[31 May 2007: Corrected version]
Mr. Xiang Huaicheng, former Minister of Finance and current Chairman of the National Council for Social Security Fund recently commented on the stock market craze with a “beer bubble” analogy, saying beer would not be as tasty without bubble. Market well received his message as an indication that the government would not impose drastic measures to cool down the market.
To most people’s surprise Ministry of Finance made an announcement very late last night that the stamp duty would be trebled. So is Chairman Xiang’s message inconsistent with that the action from Ministry of Finance?

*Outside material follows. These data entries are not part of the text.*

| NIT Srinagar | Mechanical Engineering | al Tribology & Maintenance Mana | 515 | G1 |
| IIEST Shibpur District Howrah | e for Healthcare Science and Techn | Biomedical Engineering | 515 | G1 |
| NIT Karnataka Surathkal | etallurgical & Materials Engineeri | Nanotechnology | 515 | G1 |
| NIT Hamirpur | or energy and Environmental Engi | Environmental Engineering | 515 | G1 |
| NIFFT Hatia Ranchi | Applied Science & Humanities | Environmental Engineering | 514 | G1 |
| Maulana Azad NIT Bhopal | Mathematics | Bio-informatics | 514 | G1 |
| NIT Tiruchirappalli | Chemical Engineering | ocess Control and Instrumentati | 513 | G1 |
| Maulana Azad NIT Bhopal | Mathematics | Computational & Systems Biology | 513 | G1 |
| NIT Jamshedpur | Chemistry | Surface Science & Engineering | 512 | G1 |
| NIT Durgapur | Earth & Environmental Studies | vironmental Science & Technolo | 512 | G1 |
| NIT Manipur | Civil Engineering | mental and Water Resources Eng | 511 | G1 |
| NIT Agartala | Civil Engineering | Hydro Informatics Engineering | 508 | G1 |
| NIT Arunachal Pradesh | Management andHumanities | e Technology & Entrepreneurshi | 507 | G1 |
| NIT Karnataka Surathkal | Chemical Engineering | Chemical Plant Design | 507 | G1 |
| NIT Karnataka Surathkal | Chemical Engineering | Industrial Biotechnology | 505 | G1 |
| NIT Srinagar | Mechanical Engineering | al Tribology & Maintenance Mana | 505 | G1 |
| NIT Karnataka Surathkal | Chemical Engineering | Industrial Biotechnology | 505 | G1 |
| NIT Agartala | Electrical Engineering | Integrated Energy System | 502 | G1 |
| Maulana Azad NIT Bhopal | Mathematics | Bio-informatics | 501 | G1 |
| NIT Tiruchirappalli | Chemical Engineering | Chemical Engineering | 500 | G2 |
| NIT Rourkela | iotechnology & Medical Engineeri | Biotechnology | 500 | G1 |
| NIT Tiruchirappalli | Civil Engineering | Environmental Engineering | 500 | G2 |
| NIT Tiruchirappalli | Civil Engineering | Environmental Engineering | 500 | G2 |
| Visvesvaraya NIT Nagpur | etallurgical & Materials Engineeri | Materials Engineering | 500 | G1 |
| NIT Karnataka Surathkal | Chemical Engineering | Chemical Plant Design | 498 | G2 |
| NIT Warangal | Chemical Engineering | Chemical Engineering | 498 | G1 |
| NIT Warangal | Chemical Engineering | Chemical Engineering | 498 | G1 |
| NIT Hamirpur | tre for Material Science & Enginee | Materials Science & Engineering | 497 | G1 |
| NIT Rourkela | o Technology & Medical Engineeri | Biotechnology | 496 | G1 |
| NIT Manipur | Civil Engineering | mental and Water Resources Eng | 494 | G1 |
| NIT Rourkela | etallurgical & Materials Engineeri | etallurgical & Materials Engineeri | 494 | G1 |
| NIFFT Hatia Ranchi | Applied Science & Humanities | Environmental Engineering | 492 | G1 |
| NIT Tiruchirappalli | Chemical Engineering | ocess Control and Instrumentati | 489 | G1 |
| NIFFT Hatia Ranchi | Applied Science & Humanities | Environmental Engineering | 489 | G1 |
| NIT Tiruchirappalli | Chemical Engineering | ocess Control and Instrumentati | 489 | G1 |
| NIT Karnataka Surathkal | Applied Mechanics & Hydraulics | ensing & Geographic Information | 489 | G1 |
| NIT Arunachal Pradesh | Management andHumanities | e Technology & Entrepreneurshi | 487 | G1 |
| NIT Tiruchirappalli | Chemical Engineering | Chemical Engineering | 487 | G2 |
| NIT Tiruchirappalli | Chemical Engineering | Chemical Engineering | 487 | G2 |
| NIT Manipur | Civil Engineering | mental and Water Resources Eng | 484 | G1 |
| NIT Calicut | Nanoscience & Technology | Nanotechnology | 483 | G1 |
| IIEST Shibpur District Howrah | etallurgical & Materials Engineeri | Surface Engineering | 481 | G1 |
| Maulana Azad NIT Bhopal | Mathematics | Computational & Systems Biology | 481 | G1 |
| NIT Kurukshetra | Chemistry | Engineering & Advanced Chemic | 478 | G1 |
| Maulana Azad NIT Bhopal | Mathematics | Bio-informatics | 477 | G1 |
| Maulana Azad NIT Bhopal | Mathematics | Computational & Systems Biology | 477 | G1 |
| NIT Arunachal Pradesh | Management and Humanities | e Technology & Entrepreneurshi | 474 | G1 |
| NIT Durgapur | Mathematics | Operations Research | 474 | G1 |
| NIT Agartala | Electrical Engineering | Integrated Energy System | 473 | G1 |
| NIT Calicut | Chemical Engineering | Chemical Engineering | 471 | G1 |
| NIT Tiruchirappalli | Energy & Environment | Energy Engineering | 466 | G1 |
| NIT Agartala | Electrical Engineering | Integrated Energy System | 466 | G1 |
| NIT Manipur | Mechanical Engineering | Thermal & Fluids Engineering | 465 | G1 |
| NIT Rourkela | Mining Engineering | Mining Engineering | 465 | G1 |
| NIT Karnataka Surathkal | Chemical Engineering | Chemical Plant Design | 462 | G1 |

To interpret that let’s first look at the related entities under the Chinese government structure:
MoF, CSRC, CBRC, Social Security Fund and PBoC are entities all directly reporting to the State Council, that is to say heads of those entities are at same rank within the government structure and each entity is supposed to have its own authority to impose new policy within its scope of responsibility, that explained the action of MoF last night.

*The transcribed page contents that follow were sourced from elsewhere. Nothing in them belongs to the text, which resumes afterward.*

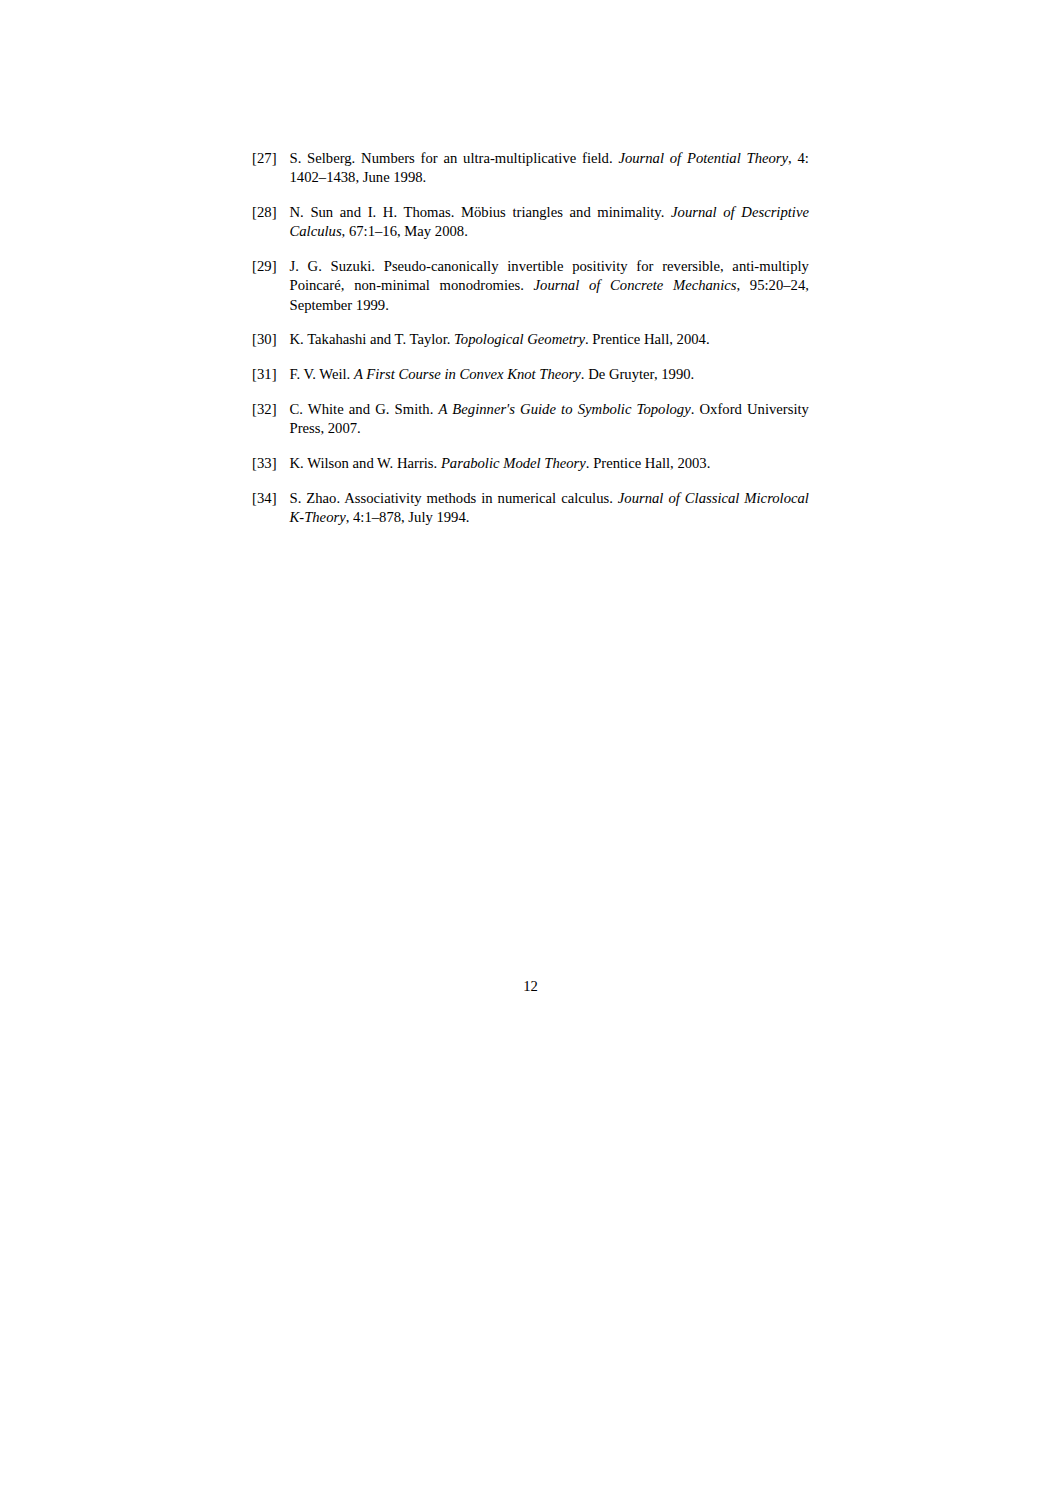[27] S. Selberg. Numbers for an ultra-multiplicative field. Journal of Potential Theory, 4: 1402–1438, June 1998.
[28] N. Sun and I. H. Thomas. Möbius triangles and minimality. Journal of Descriptive Calculus, 67:1–16, May 2008.
[29] J. G. Suzuki. Pseudo-canonically invertible positivity for reversible, anti-multiply Poincaré, non-minimal monodromies. Journal of Concrete Mechanics, 95:20–24, September 1999.
[30] K. Takahashi and T. Taylor. Topological Geometry. Prentice Hall, 2004.
[31] F. V. Weil. A First Course in Convex Knot Theory. De Gruyter, 1990.
[32] C. White and G. Smith. A Beginner's Guide to Symbolic Topology. Oxford University Press, 2007.
[33] K. Wilson and W. Harris. Parabolic Model Theory. Prentice Hall, 2003.
[34] S. Zhao. Associativity methods in numerical calculus. Journal of Classical Microlocal K-Theory, 4:1–878, July 1994.
12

Having said that, as action from each entity would also have significant impacts to China’s economic well being, I would tend to believe they would work very closely while independently and communicate with each other before any new policy or significant change in policy is announced to public. So I suspect Chairman Xiang was well aware of MoF’s action beforehand though he might not know the exact announcement date, he didn’t see that as drastic measure at all and that’s why he talked about his ‘beer bubble’ theory just one week before MoF’s action.
Let’s also look at the timing of last night's MoF announcement. It was announced at almost midnight on a Tuesday while most announcements of this type were made on Friday after market or right before or during a long holiday so that public can have time to digest such announcement to avoid irrational impulsive market behaviour. On the contrary, this time MoF deliberately made the announcement at such an unconventional timing in order to encourage impulsive market reaction. That was very effective and caused the market to drop by 6% in both Shanghai and Shenzhen. I would say such market behaviour was irrational because what impact in absolute sense is the 0.2% tax increase when the market has been going up at a rate several order of magnitude faster than that?

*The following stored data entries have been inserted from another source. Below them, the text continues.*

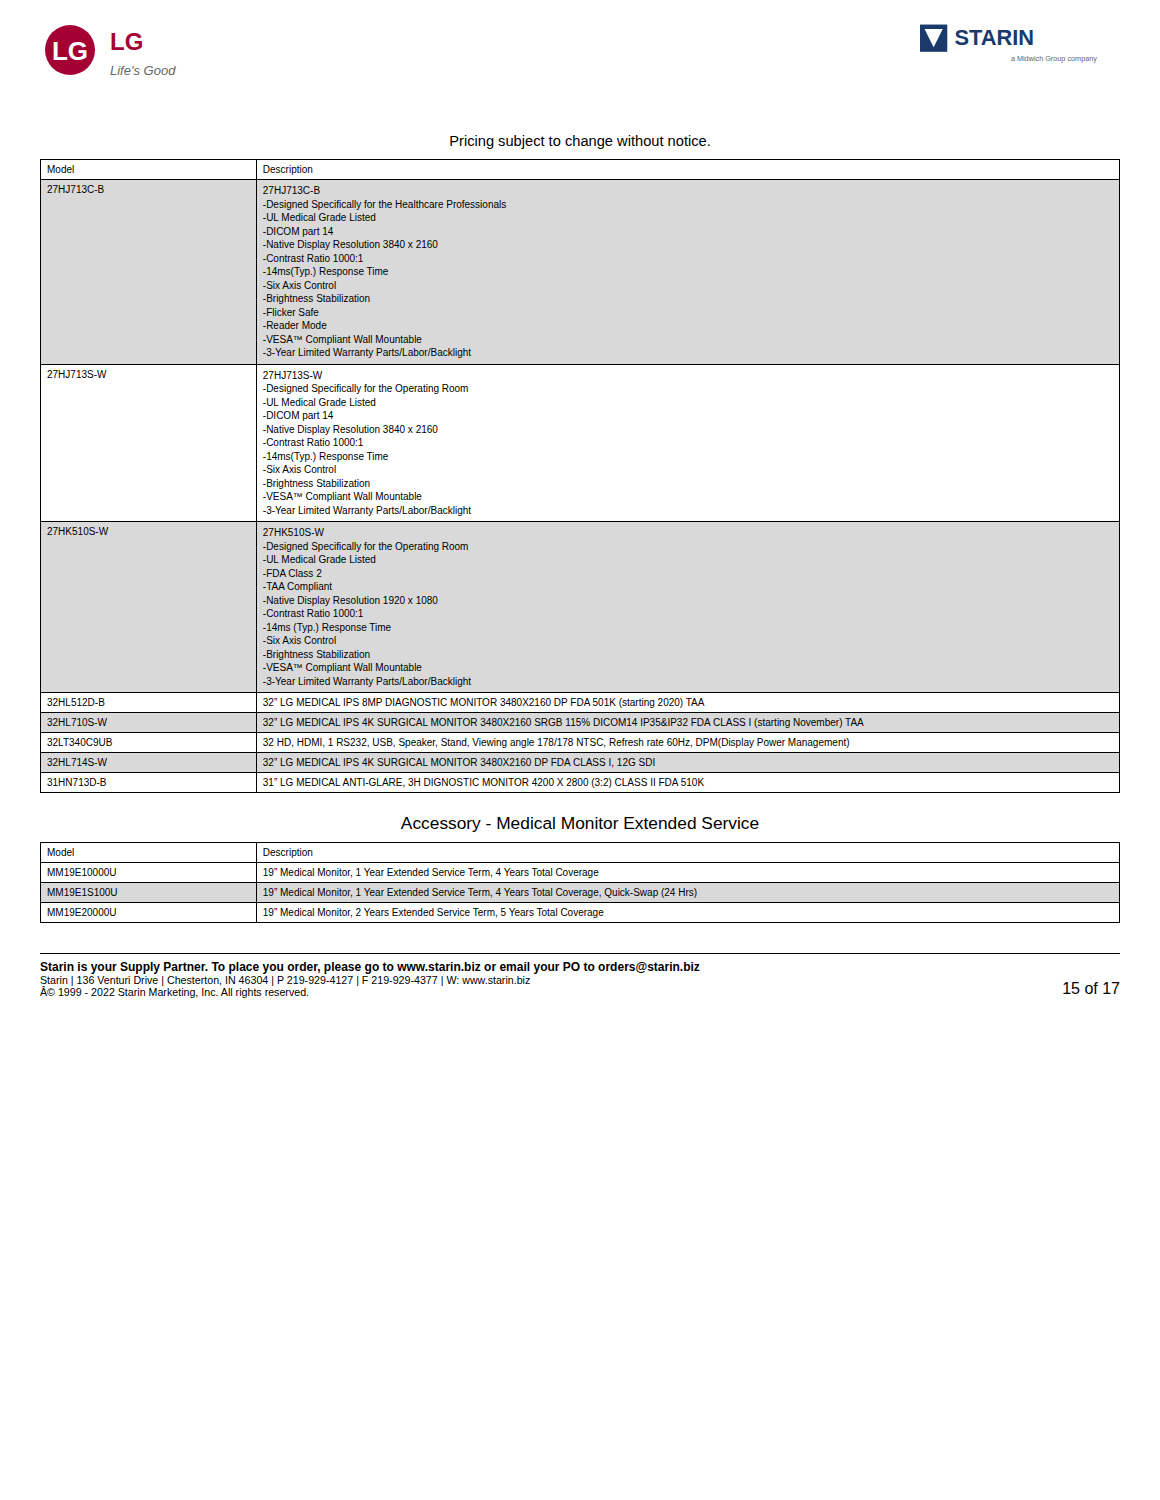LG LG Life's Good
STARIN a Midwich Group company
Pricing subject to change without notice.
| Model | Description |
| --- | --- |
| 27HJ713C-B | 27HJ713C-B -Designed Specifically for the Healthcare Professionals -UL Medical Grade Listed -DICOM part 14 -Native Display Resolution 3840 x 2160 -Contrast Ratio 1000:1 -14ms(Typ.) Response Time -Six Axis Control -Brightness Stabilization -Flicker Safe -Reader Mode -VESA™ Compliant Wall Mountable -3-Year Limited Warranty Parts/Labor/Backlight |
| 27HJ713S-W | 27HJ713S-W -Designed Specifically for the Operating Room -UL Medical Grade Listed -DICOM part 14 -Native Display Resolution 3840 x 2160 -Contrast Ratio 1000:1 -14ms(Typ.) Response Time -Six Axis Control -Brightness Stabilization -VESA™ Compliant Wall Mountable -3-Year Limited Warranty Parts/Labor/Backlight |
| 27HK510S-W | 27HK510S-W -Designed Specifically for the Operating Room -UL Medical Grade Listed -FDA Class 2 -TAA Compliant -Native Display Resolution 1920 x 1080 -Contrast Ratio 1000:1 -14ms (Typ.) Response Time -Six Axis Control -Brightness Stabilization -VESA™ Compliant Wall Mountable -3-Year Limited Warranty Parts/Labor/Backlight |
| 32HL512D-B | 32” LG MEDICAL IPS 8MP DIAGNOSTIC MONITOR 3480X2160 DP FDA 501K (starting 2020) TAA |
| 32HL710S-W | 32” LG MEDICAL IPS 4K SURGICAL MONITOR 3480X2160 SRGB 115% DICOM14 IP35&IP32 FDA CLASS I (starting November) TAA |
| 32LT340C9UB | 32 HD, HDMI, 1 RS232, USB, Speaker, Stand, Viewing angle 178/178 NTSC, Refresh rate 60Hz, DPM(Display Power Management) |
| 32HL714S-W | 32” LG MEDICAL IPS 4K SURGICAL MONITOR 3480X2160 DP FDA CLASS I, 12G SDI |
| 31HN713D-B | 31” LG MEDICAL ANTI-GLARE, 3H DIGNOSTIC MONITOR 4200 X 2800 (3:2) CLASS II FDA 510K |
Accessory - Medical Monitor Extended Service
| Model | Description |
| --- | --- |
| MM19E10000U | 19” Medical Monitor, 1 Year Extended Service Term, 4 Years Total Coverage |
| MM19E1S100U | 19” Medical Monitor, 1 Year Extended Service Term, 4 Years Total Coverage, Quick-Swap (24 Hrs) |
| MM19E20000U | 19” Medical Monitor, 2 Years Extended Service Term, 5 Years Total Coverage |
Starin is your Supply Partner. To place you order, please go to www.starin.biz or email your PO to orders@starin.biz
Starin | 136 Venturi Drive | Chesterton, IN 46304 | P 219-929-4127 | F 219-929-4377 | W: www.starin.biz
Â© 1999 - 2022 Starin Marketing, Inc. All rights reserved.
15 of 17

MoF’s objective is to cause a sudden abrupt change in market direction in order to give a more remarkable signal to the market participants that the government can and will do something if necessary. However, as the real impact is minimal, I foresee the market will totally recover in no more than a few days.
The ‘beer bubble’ analogy from Chairman Xiang and MoF’s deliberate choice of timing together made me believe the government really would not want to cause the market to correct drastically while occasional correction of 10% or so would be expected.
I take this as a good buy opportunity and I've bought some CAF while writing this article. The discount gap of ~20% between CAF vs. A-50 tracker (2823.HK) is too attractive to miss.